I count you

When you talk with your partner, what you say and how you say it tells a great deal about your attitude toward both your partner and yourself. For example, when you listen attentively, you indicate to him or her: I count you. When you clearly state what you want for yourself or what you are feeling, it is a way of saying: I count myself.

When you value or count someone--either yourself or another person--you express a positive set of assumptions about that person’s significance:

- faith in the intention to treat each person as important,

- confidence in the ability to handle situations, or to recognize when help is needed,

- trust in the willingness to follow through on promises,

- belief in the commitment to each person's well-being.

On the other hand, when you discount someone--including yourself--the set of assumptions is just the opposite: lack of faith, confidence, trust and belief.

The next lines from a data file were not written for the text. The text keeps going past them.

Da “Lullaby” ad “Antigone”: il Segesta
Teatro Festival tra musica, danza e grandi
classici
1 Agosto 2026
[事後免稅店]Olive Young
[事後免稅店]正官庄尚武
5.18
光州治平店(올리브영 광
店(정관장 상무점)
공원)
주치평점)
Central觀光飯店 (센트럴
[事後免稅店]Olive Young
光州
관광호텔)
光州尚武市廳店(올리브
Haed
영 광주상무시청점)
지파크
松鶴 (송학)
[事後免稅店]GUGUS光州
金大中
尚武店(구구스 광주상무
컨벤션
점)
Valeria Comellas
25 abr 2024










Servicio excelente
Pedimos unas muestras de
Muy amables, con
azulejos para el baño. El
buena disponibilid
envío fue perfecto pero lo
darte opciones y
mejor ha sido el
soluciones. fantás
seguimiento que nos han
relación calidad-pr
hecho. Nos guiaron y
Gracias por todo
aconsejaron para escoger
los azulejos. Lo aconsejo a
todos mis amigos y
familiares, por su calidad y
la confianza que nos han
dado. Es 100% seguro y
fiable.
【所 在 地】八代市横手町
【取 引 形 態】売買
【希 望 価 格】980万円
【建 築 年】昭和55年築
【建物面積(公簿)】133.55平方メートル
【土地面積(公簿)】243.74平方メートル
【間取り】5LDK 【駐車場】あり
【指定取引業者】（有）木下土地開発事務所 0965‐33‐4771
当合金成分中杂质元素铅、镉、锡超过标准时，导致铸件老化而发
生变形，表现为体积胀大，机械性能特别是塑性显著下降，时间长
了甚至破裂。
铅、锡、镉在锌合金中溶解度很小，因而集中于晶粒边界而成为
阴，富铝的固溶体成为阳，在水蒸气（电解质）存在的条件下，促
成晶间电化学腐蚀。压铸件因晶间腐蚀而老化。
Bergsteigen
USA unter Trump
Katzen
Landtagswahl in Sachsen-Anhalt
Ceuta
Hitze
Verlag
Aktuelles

You do have a choice: you can act in ways which say, “I count myself,” or in ways which say, “I don't count myself.”

The reason you always have a choice is this: your counting attitude is not the same as your feelings. It is not the same as your momentary view of yourself, or even your more stable and enduring self esteem. None of these is the key. Instead, the key is whether you treat yourself as significant, as someone whose intentions, thoughts, feelings, etc., are worth taking into account. The same thing is true about counting your partner.

Your counting attitude seems to grow out of a deeper belief in the fundamental value of every person.